Ketua Panwaslu Sulteng Aminuddin Kasim kepada wartawan Selasa (4/5) mengatakan pihaknya melaporkan empat KPUD tersebut sebagai tindak lanjut dari pengaduan protes oleh saksi parpol. Keterlibatan tindak pidana KPUD tersebut antara lain soal selisih hasil suara yang dianggap merugikan parpol.
"Kami langsung menerima laporan itu dan melanjutkannya ke pihak kepolisian untuk diproses, sehingga kami berharap kasus ini bisa menjadi prioritas pihak kepolisian," ujar Aminuddin.
Aminudin mengatakan, para saksi parpol menilai KPU-lah yang melakukan kesalahan. Karena itu KPUD tersebut dianggap melanggar UU Pemilu Pasal 140 yang berisi bahwa penyelenggara pemilu yang melakukan perubahan hasil penghitungan suara akan ditambah 1/3 dari pidana tersebut dengan denda seberat-beratnya Rp 1 miliar.
Data dari lapangan menyebutkan, untuk KPU Banggai, dilaporkan oleh aliansi parpol, KPU Parimo dilaporkan aliansi parpol, KPU Kota Palu dilaporkan oleh saksi parpol dari PAN, dan KPU Tolitoli oleh aliansi Parpol.
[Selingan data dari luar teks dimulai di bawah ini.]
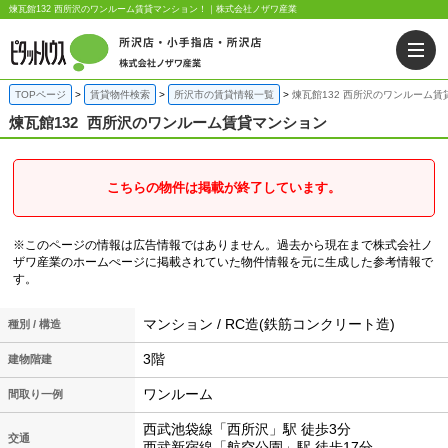
煉瓦館132 西所沢のワンルーム賃貸マンション！｜株式会社ノザワ産業
TOPページ
賃貸物件検索
所沢市の賃貸情報一覧
煉瓦館132 西所沢のワンルーム賃
煉瓦館132
西所沢のワンルーム賃貸マンション
こちらの物件は掲載が終了しています。
※このページの情報は広告情報ではありません。過去から現在まで株式会社ノ
ザワ産業のホームぺージに掲載されていた物件情報を元に生成した参考情報で
す。
マンション / RC造(鉄筋コンクリート造)
種別 / 構造
3階
建物階建
ワンルーム
間取り一例
西武池袋線「西所沢」駅 徒歩3分
交通
西武新宿線「航空公園」駅 徒歩17分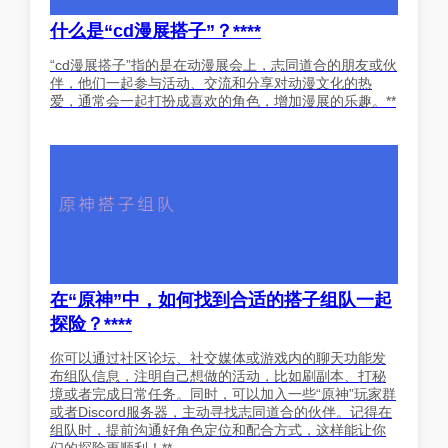
什么是“cd漫展搭子”？****
“cd漫展搭子”指的是在动漫展会上，志同道合的朋友或伙
伴，他们一起参与活动、交流和分享对动漫文化的热
爱，通常会一起打扮成喜欢的角色，增加漫展的乐趣。**
在“原神”中，如何找到合适的搭子组队一起
探险？****
你可以通过社区论坛、社交媒体或游戏内的聊天功能发
布组队信息，注明自己想做的活动，比如刷副本、打秘
境或者完成日常任务。同时，可以加入一些“原神”玩家群
或者Discord服务器，主动寻找志同道合的伙伴。记得在
组队时，提前沟通好角色定位和配合方式，这样能让你
们的探险更顺利！**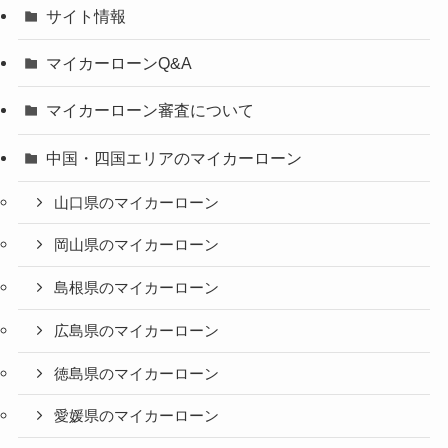
サイト情報
マイカーローンQ&A
マイカーローン審査について
中国・四国エリアのマイカーローン
山口県のマイカーローン
岡山県のマイカーローン
島根県のマイカーローン
広島県のマイカーローン
徳島県のマイカーローン
愛媛県のマイカーローン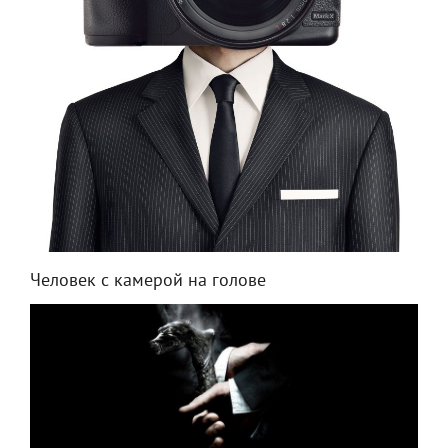
Человек с камерой на голове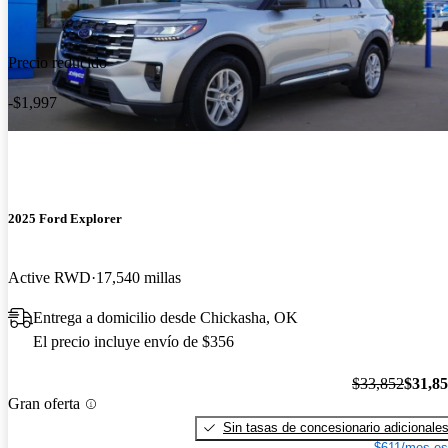
Precio reducido
-$1,997
2025 Ford Explorer
Active RWD
17,540 millas
Entrega a domicilio desde Chickasha, OK
El precio incluye envío de $356
$33,852
$31,8
Gran oferta
Sin tasas de concesionario adicionale
$611/mes es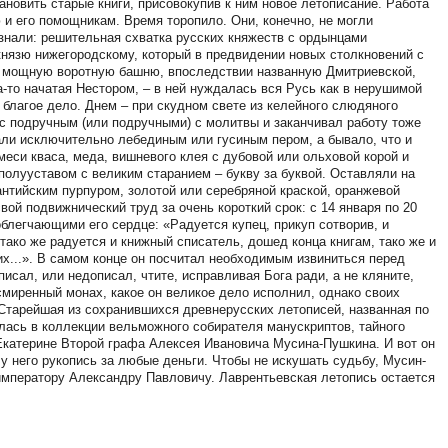
новить старые книги, присовокупив к ним новое летописание. Работа
и его помощникам. Время торопило. Они, конечно, не могли
 знали: решительная схватка русских княжеств с ордынцами
князю нижегородскому, который в предвидении новых столкновений с
ил мощную воротную башню, впоследствии названную Дмитриевской,
а-то начатая Нестором, – в ней нуждалась вся Русь как в нерушимой
благое дело. Днем – при скудном свете из келейного слюдяного
 с подручным (или подручными) с молитвы и заканчивал работу тоже
али исключительно лебединым или гусиным пером, а бывало, что и
меси кваса, меда, вишневого клея с дубовой или ольховой корой и
полууставом с великим старанием – букву за буквой. Оставляли на
антийским пурпуром, золотой или серебряной краской, оранжевой
ой подвижнический труд за очень короткий срок: с 14 января по 20
облегчающими его сердце: «Радуется купец, прикуп сотворив, и
 тако же радуется и книжный списатель, дошед конца книгам, тако же и
х...». В самом конце он посчитал необходимым извиниться перед
писал, или недописал, чтите, исправливая Бога ради, а не кляните,
 смиренный монах, какое он великое дело исполнил, однако своих
. Старейшая из сохранившихся древнерусских летописей, названная по
алась в коллекции вельможного собирателя манускриптов, тайного
Екатерине Второй графа Алексея Ивановича Мусина-Пушкина. И вот он
у него рукопись за любые деньги. Чтобы не искушать судьбу, Мусин-
императору Александру Павловичу. Лаврентьевская летопись остается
Anggota KPU Parimo Bidang Hukum dan Informasi, Sukirman, yang dimintai konfirmasi membantah kalau pihaknya melakukan manipulasi data. Menurutnya, tidak ada penggelembungan data yang dilakukan oleh KPU Parimo. "Yang ada kesalahan teknis pemindahan data dari formulir di PPK Kecamatan ke KPU Kabupaten, setelah diperbaiki tidak ada lagi kesalahan," bantahnya.
Sukirman juga mengoreksi pihak Panwaslu yang langsung memvonis kasus seperti itu adalah tindak pidana pemilu. Menurutnya, untuk kasus selisih suara seperti itu merupakan kasus sengketa antara DPP parpol-parpol dengan KPU dan harus dilaporkan ke Mahkamah Konstitusi (MK), bukan ke polisi. "Sementara jika masalah kinerja KPU yang jadi bahan keberatan, silakan saja laporkan ke polisi," tandasnya.
Sementara itu, pihak KPU Banggai, mengaku belum mengetahui adanya laporan tersebut. Anggota KPU Banggai, Azis Harianto, mengatakan pihaknya baru mendengar kalau ada laporan ke polisi itu dari konfirmasi wartawan. "Belum, kami belum mengetahui kalau kami dilaporkan ke polisi," jelasnya.